Cancerland: A Medical Memoir — David Scadden, with Michael d’Antonio — 3/21/20
- Interesting insights on how Asylimar conference and temporary ban on genetic engineering early on in Boston actually set them on the path to being ahead of the game— had a plan, process to negotiate doing science with public concern
- Cancer + aging linked because both involve changes in regulation of cell growth and survival; the latter with senescence, but this is countered by inflammation; throws of balance of immune system and makes older ppl more vulnerable to cancer, other infectious diseases
- OTOH, can cancer’s ability to regenerate/replicate on end be used for regeneration, healing, anti-aging therapies? Vice versa, can mechanisms of senescence be applied to combat uncontrolled cancer growth?
- The /just do something/ impulse that drives so much or oncology care (by patients & doctors), even when it’s just prolonging death — made worse by FDA approval of drugs that induce remissions but don’t actually extend survival beyond a few months.
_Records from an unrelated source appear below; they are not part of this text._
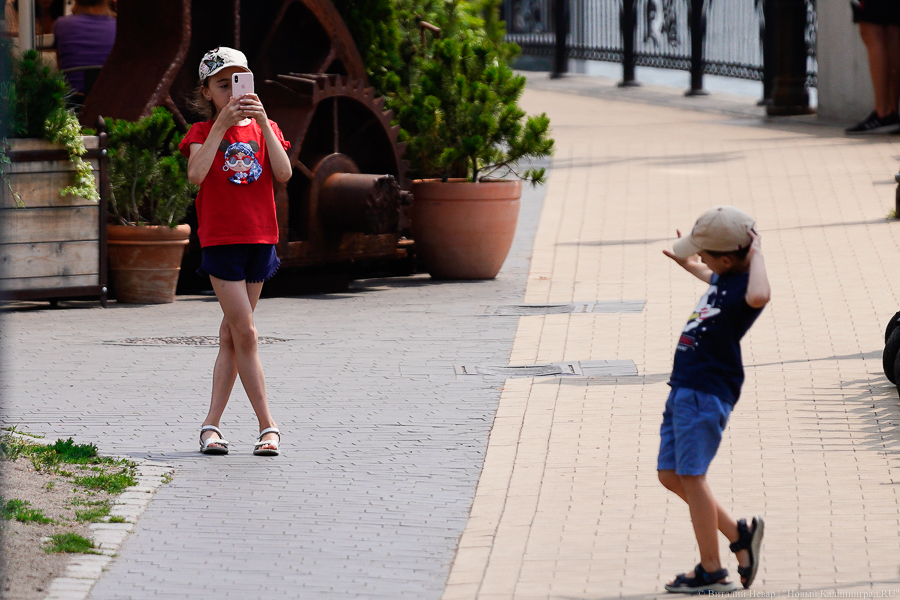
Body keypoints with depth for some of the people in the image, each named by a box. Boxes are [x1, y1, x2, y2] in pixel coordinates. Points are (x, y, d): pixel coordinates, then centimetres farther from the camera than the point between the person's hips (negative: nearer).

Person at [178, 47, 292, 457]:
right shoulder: (203, 133, 3)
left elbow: (284, 174, -6)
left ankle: (211, 424, 11)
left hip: (260, 239, 3)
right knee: (244, 333, -10)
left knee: (231, 336, 6)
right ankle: (267, 426, -8)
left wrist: (263, 123, -13)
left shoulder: (263, 129, 11)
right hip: (221, 240, -3)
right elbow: (196, 175, -17)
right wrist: (221, 124, -19)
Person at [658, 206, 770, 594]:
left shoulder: (744, 285, -17)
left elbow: (758, 296, -45)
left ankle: (711, 572, 0)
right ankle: (739, 534, 19)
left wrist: (756, 254, -30)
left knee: (691, 476, -7)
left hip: (706, 391, -10)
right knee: (670, 475, 11)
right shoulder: (726, 277, 13)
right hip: (684, 387, 10)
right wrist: (689, 267, 55)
- Founded Harvard Stem Cell Institute— in response to big challenges in funding for stem cell research since govt ceased funding; public controversy
No One Is Too Small To Make A Difference — Greta Thunberg — 3/22/20
- Thunberg’s collection of speeches offer an honest, direct, and personal perspective. She makes her point strikingly, effectively, rationally, and human-ly, without fear of assigning justified blame. Yet she just as cogently conveys the simple optimism of our agency to address the climate crisis: the solutions are known, all we must do is change.
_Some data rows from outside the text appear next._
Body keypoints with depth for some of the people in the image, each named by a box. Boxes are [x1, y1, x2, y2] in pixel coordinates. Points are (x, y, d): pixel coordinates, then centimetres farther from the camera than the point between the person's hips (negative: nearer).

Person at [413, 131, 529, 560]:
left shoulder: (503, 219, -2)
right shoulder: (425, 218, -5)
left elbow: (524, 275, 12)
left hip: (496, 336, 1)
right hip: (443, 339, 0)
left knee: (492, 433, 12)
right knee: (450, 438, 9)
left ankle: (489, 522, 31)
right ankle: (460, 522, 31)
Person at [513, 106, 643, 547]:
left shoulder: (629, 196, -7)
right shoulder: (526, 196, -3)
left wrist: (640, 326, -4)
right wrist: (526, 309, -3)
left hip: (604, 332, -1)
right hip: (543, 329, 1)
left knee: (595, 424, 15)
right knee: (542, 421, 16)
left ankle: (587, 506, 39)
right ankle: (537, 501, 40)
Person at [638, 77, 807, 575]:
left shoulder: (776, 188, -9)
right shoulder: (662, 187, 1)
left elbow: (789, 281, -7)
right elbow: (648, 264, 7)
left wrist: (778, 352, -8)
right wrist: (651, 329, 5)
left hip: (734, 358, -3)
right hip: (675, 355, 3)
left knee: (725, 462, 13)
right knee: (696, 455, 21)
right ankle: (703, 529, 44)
- Honestly, can never read/listen enough about climate change & why we need to get our shit together. I & we need every reminder we can get.
- /Cathedral thinking/— sometimes we must start laying the foundation before we know what the ceiling will look like
The Philosophy of Loyalty — Josiah Royce — 3/22/19
- This one’s been a long time coming. A series of lecture mentioned by Atul Gawande in On Being; read the first half last summer and powered through the rest in the past few days. Notes highlighted on Google Play, but basically, introduces a philosophy with loyalty as man’s chief moral good
Three Women — Lisa Taddeo — 3/24/20
- This was… different. A revolutionary and extremely well-written piece of journalism; I just was not quite in the mood/state of mind to appreciate it. Read if you dare. feel the need; I probably should not have pursued this one.
The Jungle Grows Back — Robert Kagan — 3/27/20
- America and Our Imperiled World
- The liberal world order (post-WWII “peace” led by US et al) = /fragile & impermanent/; like a garden under seize from the forces of a jungle… it’s not normal, given context of human history!
- Should the US continue carrying such a moral/social “burden” and interventionist attitude? Or try to be a “normal” country?
- History, history, history
- European democracies are mostly young and untested, protected by liberal workd order… as that changes, can only suspect more surges of far-right nationalism, facism…
- Criticism from both the left & right that the “liberal world order” is really just America asserting its hegemony
- To be quite honest, I was zoned out for the vast majority of this.
The Strange Order of Things — Antonio Damasio — 3/29/20
- Feelings, consciousness, neuroscience,… very philosophy, very meta, a satisfying framework that shows just how intertwined and the /same/ our biological and felt identities are.